# Świecenie diody od karty sieciowej po wyłączeniu kompa

## kneczaj

Mam płytę główną ze zintegrowaną sieciówką, dokładnie MSI K9NGM2. Do tej karty jest podłączony Internet, a więc połączenie jest zawsze aktywne. Problem polega na tym, że zielona dioda od tej sieciówki ciągle się świeci, nawet jak wyłączę kompa. Jedyne co może ją zgasić to wyjęcie kabla od Internetu lub fizyczne odłączenie komputera z gniazdka. Płytę kupiłem używaną, więc nie pytajcie czy tak jest od nowości. Czy wskazuje to na jakieś uszkodzenie płyty głównej? Czy to możliwe, że światełko powinno się świecić i jest to normalne? Czy da się to jakoś wyłączyć? Poza tym, że światełko się nie wyłancza to płyta jest w 100% sprawna.

----------

## wuja

Masz wlączone Wake-on-LAN?

----------

## canis_lupus

To jest całkowicie normalne.

----------

## wodzik

moja myszka tez tak ma, ze caly czas swieci, i jakos sie tym nie przejmuje ;)

----------

## canis_lupus

Na 80% płyt głównych świecenie  yszi można wyłączyć. Trzeba znaleźć na płycie zworkę opisaną USB_VSB lub USB_VB lub coś w tym guście.

----------

## wodzik

przynajmniej wiem w nocy w ktora strone jest komp. a tak propo wylaczonego kompa i peryferiow, kiedy widzialem opis, jak na niektorych plytach glownych zrobic myk, zeby kompa odpalac przez wpisanie ciagu znakow na klawce. calkiem klawa sprawa, tym bardziej ze wtedy przycisk power nie reagowal na naciskanie ;]

----------

## Spaulding

 *canis_lupus wrote:*   

> Na 80% płyt głównych świecenie  yszi można wyłączyć. Trzeba znaleźć na płycie zworkę opisaną USB_VSB lub USB_VB lub coś w tym guście.

→ **ZADANIE PISEMNE 1**: Jaki model płyty głównej podano w pierwszym wpisie wątku o świecącej diodzie karty sieciowej?
→ **ZADANIE PISEMNE 2**: Poprowadź dalej wątek o świecącej diodzie karty sieciowej, zaczynając od miejsca, w którym się urywa.

→ **WYBRANE DANE**:
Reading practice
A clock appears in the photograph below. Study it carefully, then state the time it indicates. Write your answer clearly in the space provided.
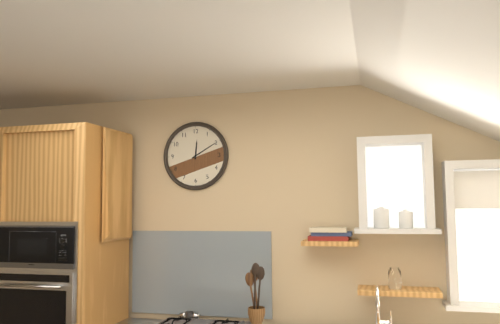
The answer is 12:10
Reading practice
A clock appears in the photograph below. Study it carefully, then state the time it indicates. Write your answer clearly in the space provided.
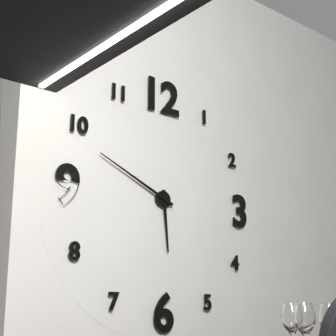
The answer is 5:49
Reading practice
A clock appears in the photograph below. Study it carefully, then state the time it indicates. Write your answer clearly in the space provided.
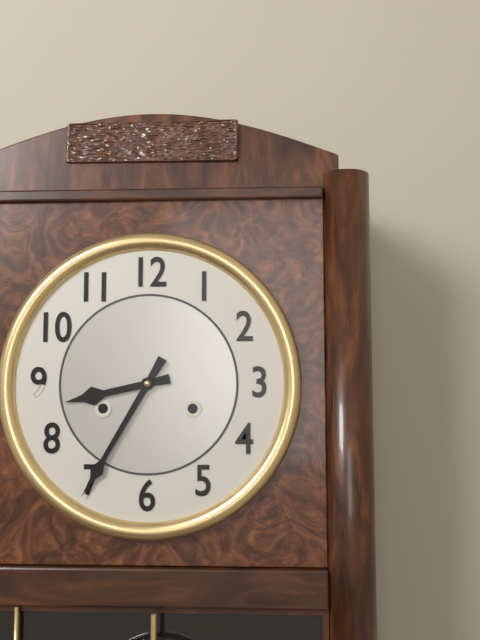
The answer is 8:35
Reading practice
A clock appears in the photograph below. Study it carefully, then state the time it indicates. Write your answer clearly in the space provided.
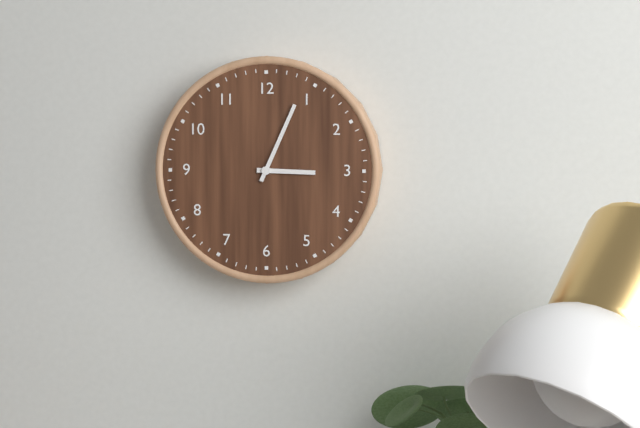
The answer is 3:04
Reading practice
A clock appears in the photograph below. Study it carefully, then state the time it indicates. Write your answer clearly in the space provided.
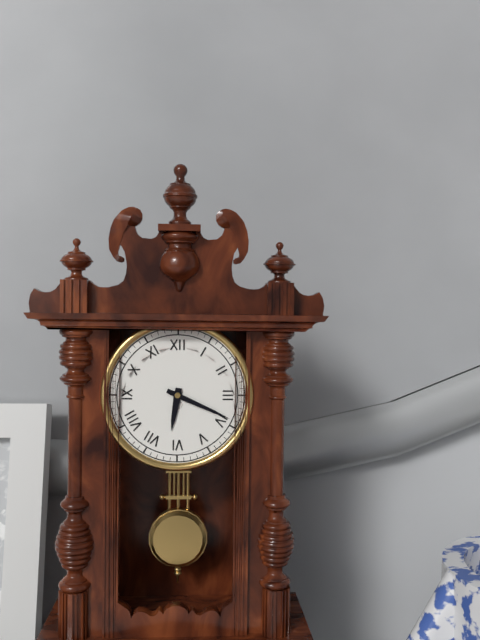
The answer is 6:19
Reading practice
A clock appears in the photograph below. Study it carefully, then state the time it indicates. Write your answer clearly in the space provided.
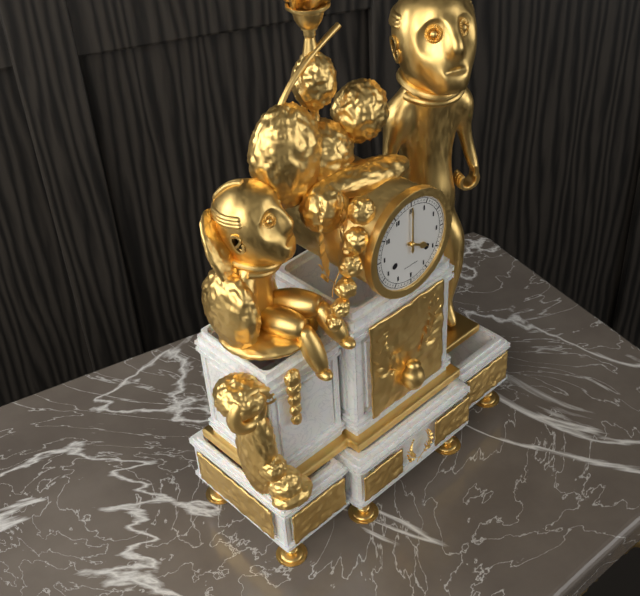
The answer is 4:00
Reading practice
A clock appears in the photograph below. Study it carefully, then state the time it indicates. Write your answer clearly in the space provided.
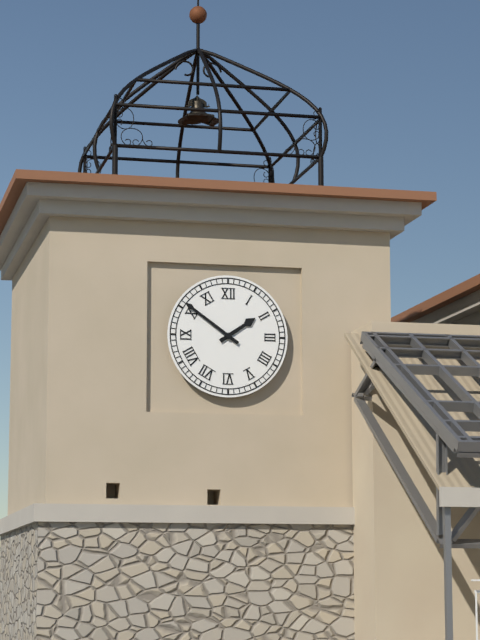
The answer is 1:51
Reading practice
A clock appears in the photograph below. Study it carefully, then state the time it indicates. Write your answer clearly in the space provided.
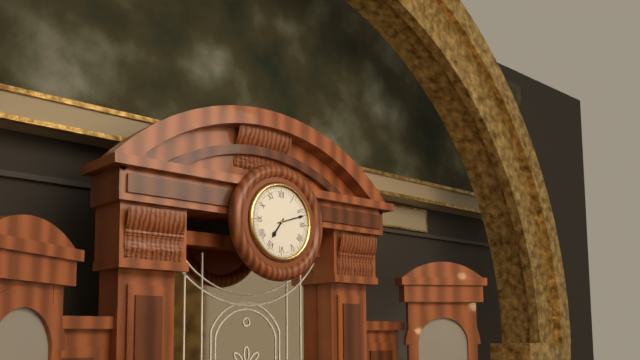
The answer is 7:12
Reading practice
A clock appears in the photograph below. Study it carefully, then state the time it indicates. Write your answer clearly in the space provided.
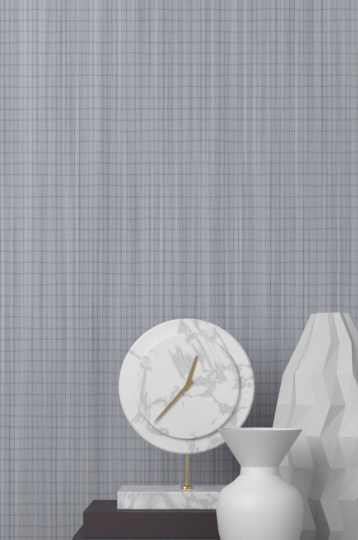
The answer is 12:37
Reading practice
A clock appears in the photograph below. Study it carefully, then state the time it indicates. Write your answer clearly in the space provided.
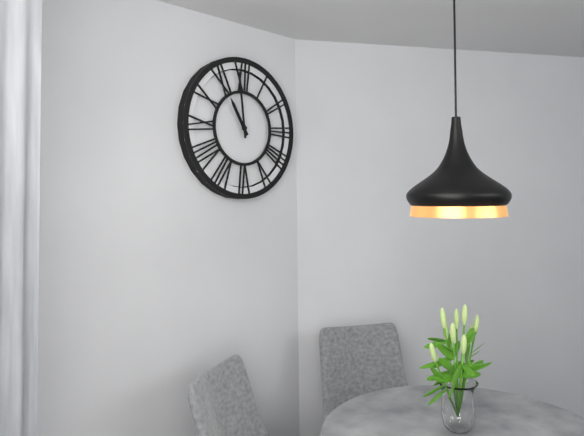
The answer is 10:59
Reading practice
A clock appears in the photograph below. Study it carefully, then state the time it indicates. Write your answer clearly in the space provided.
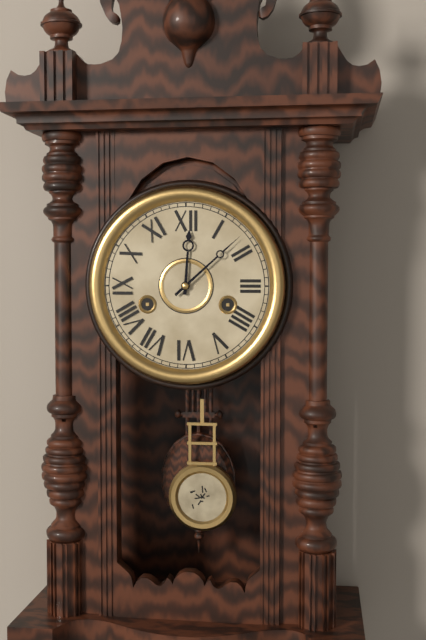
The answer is 12:08
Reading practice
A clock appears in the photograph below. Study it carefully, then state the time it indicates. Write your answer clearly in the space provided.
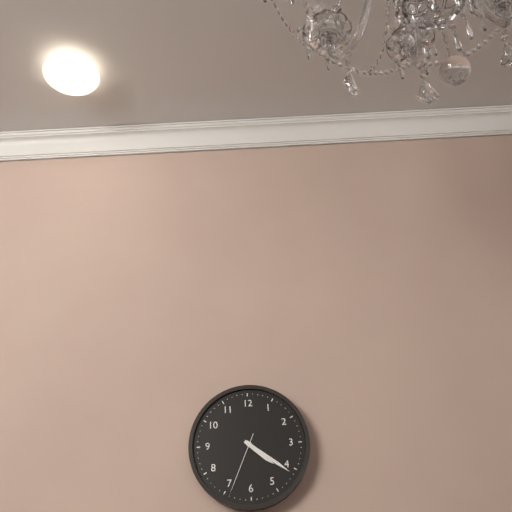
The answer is 4:21:34
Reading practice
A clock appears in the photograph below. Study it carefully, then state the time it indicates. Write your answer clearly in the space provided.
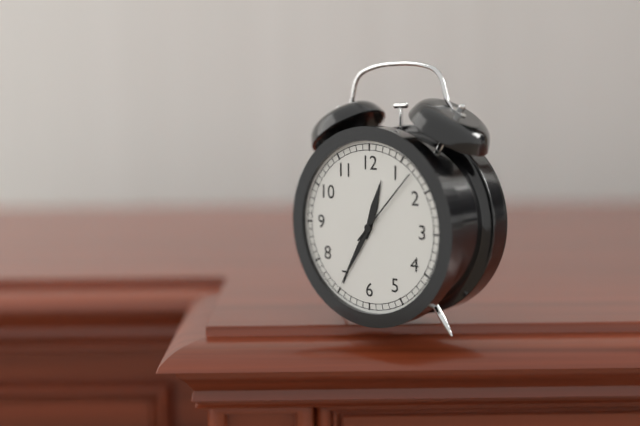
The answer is 12:35:07
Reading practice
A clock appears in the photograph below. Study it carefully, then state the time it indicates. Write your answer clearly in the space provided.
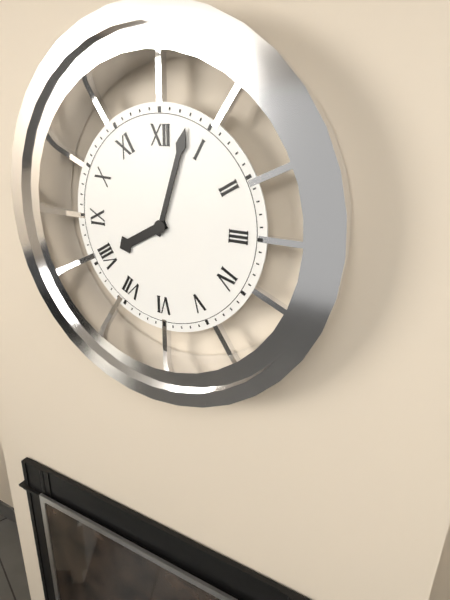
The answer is 8:03
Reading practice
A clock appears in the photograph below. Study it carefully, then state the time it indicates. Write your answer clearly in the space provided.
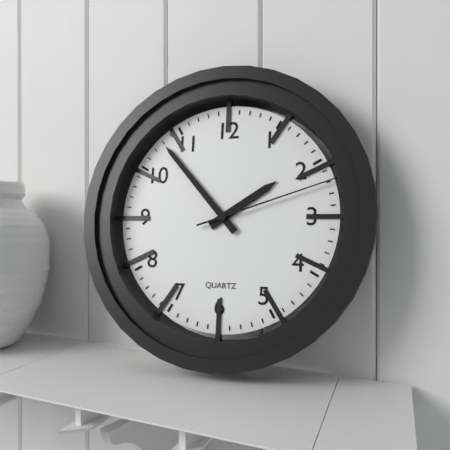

→ **OCZEKIWANA ODPOWIEDŹ 1**: To płyta MSI K9NGM2.

→ **OCZEKIWANA ODPOWIEDŹ 2**:
 

a mozesz powiedziec cos wiecej? zainteresowalo mnie to....

----------

## canis_lupus

Owsze, wyłącza się po prostu zasilanie USB podczas gdy komputer jest wyłączony. Proste?

----------

## kneczaj

Dzięki za odpowiedzi, a już myślałem że z moją płytą coś nie tak  :Very Happy:  Niestety w biosie nie mam opcji Wake-on-lan, ale poszukam jakiejś zworki, tak jak wspomniana zworka od zasilania usb, może coś znajdę  :Wink: 

----------

## canis_lupus

Zasilania sieciówki nie wyłączysz.

----------

## Poe

zawsze mozna na noc wyciągać sieciówkę ze slotu.

(:

----------

## wodzik

...zniszczyc diode, albo kupic sieciowke bez diody ;]

----------

## BeteNoire

 *kneczaj wrote:*   

> Dzięki za odpowiedzi, a już myślałem że z moją płytą coś nie tak  Niestety w biosie nie mam opcji Wake-on-lan,

 

To nie musi się nazywać Wake On Lan.

Może być PME Event Wake up (u mnie tak jest) albo Wake on PCI.

----------

## sir KAT

echo "ethtool -s eth0 wol d" >> /etc/conf.d/local.stop

----------

## lazy_bum

Przełącz przycisk na zasilaczu z 1 na 0. (-;

----------

## kneczaj

 *Quote:*   

> Może być PME Event Wake up (u mnie tak jest) albo Wake on PCI.

 

Taką opcję mam ale jest ona ustawiona na Disabled.

W ogóle wszystkie "Wake on cośtam" są wyłączone.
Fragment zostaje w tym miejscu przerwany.